Saved data entries:
◆ ◆ ◆ ◆ ◆ ◆ ◆

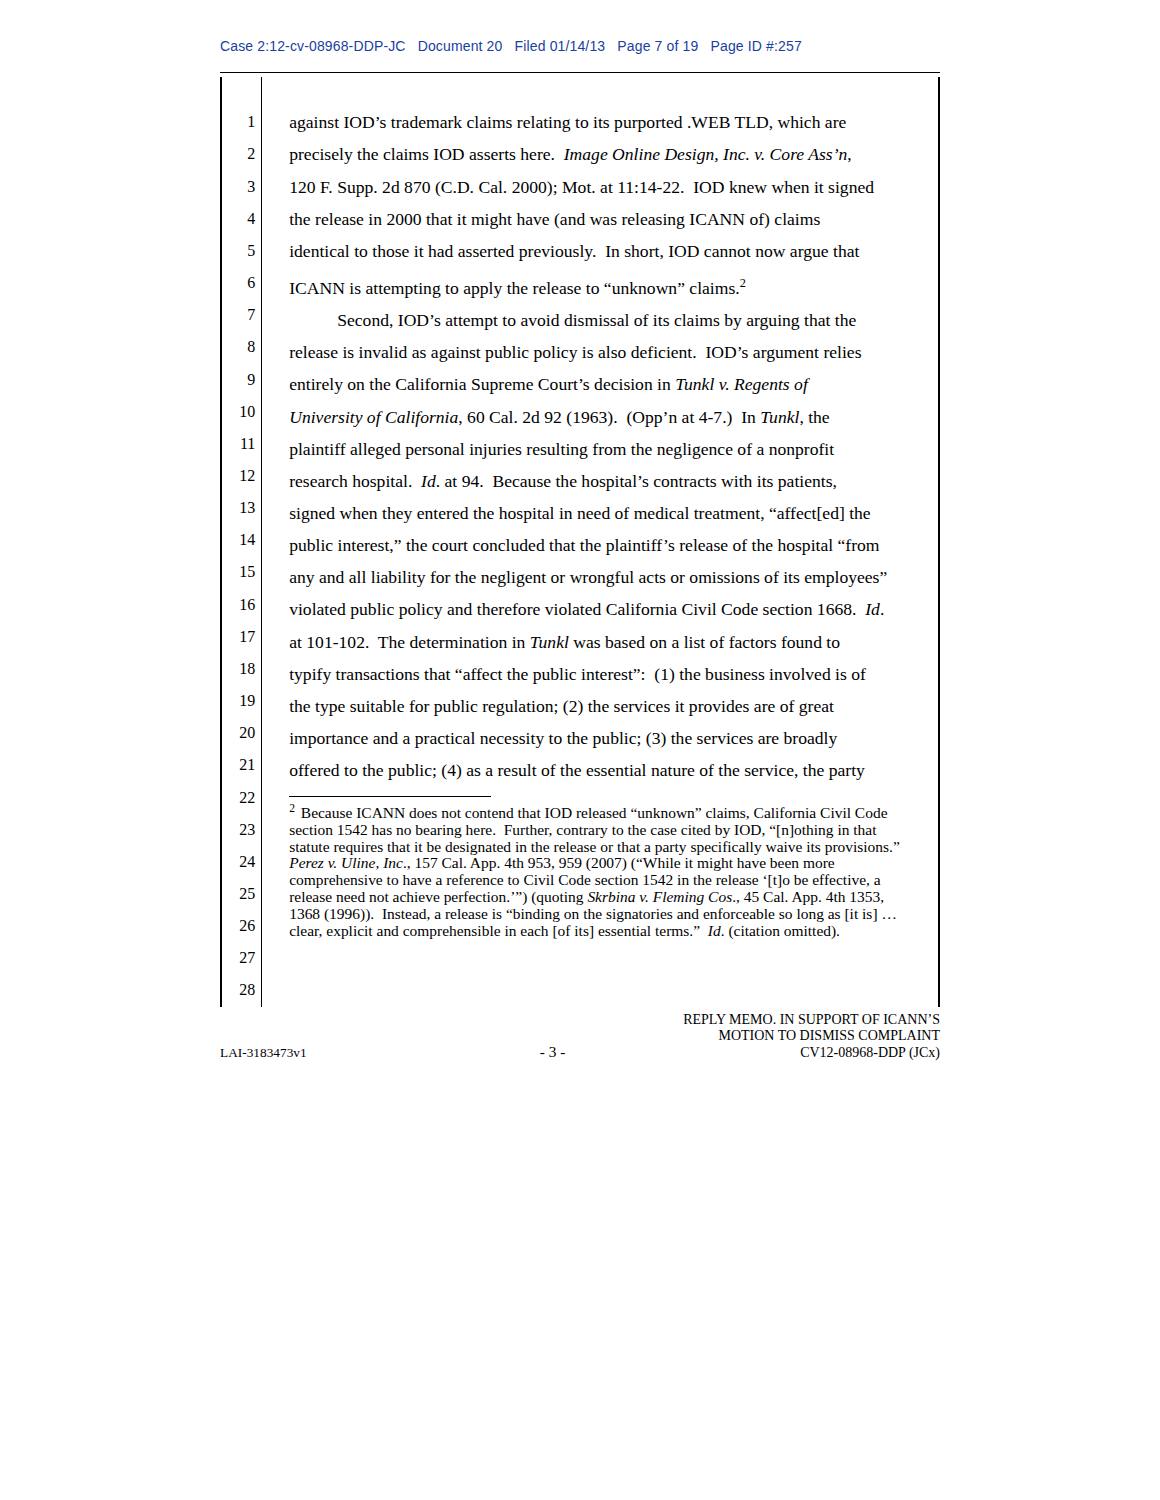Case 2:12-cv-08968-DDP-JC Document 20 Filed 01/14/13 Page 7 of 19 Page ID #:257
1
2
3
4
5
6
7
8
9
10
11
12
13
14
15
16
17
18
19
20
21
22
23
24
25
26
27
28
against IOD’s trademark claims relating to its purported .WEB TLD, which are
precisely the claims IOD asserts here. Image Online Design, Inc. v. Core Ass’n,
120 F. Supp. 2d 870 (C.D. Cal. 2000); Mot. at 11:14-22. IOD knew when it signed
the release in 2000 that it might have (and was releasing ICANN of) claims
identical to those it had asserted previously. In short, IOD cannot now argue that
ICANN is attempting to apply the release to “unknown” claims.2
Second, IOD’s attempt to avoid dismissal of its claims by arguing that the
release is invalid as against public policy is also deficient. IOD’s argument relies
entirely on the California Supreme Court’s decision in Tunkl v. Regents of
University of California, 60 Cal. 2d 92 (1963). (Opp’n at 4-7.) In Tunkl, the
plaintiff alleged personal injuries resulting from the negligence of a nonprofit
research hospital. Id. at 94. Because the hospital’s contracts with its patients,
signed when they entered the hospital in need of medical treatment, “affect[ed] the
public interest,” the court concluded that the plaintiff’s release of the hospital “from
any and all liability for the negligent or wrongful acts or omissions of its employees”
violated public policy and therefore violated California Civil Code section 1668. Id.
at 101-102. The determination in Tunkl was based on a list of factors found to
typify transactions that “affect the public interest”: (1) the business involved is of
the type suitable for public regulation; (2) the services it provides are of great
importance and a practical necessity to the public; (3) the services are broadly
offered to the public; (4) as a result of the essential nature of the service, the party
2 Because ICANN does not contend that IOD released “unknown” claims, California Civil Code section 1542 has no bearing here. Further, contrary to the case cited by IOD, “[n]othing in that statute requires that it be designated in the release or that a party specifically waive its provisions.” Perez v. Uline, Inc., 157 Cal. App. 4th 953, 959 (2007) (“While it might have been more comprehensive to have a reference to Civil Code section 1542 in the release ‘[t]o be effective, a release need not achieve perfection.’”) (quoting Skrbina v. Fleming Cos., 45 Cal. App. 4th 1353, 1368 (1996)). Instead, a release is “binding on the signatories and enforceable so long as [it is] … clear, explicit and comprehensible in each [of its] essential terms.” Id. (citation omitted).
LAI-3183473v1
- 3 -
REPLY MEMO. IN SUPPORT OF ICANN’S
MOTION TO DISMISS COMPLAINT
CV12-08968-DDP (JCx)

◆ ◆ ◆ ◆ ◆ ◆ ◆

What to produce.
Return only the lines between the one holding "plaintiff alleged personal" and the one holding "the type suitable", inclusive, exactly as they appear above.

Solution to this task.
plaintiff alleged personal injuries resulting from the negligence of a nonprofit
research hospital. Id. at 94. Because the hospital’s contracts with its patients,
signed when they entered the hospital in need of medical treatment, “affect[ed] the
public interest,” the court concluded that the plaintiff’s release of the hospital “from
any and all liability for the negligent or wrongful acts or omissions of its employees”
violated public policy and therefore violated California Civil Code section 1668. Id.
at 101-102. The determination in Tunkl was based on a list of factors found to
typify transactions that “affect the public interest”: (1) the business involved is of
the type suitable for public regulation; (2) the services it provides are of great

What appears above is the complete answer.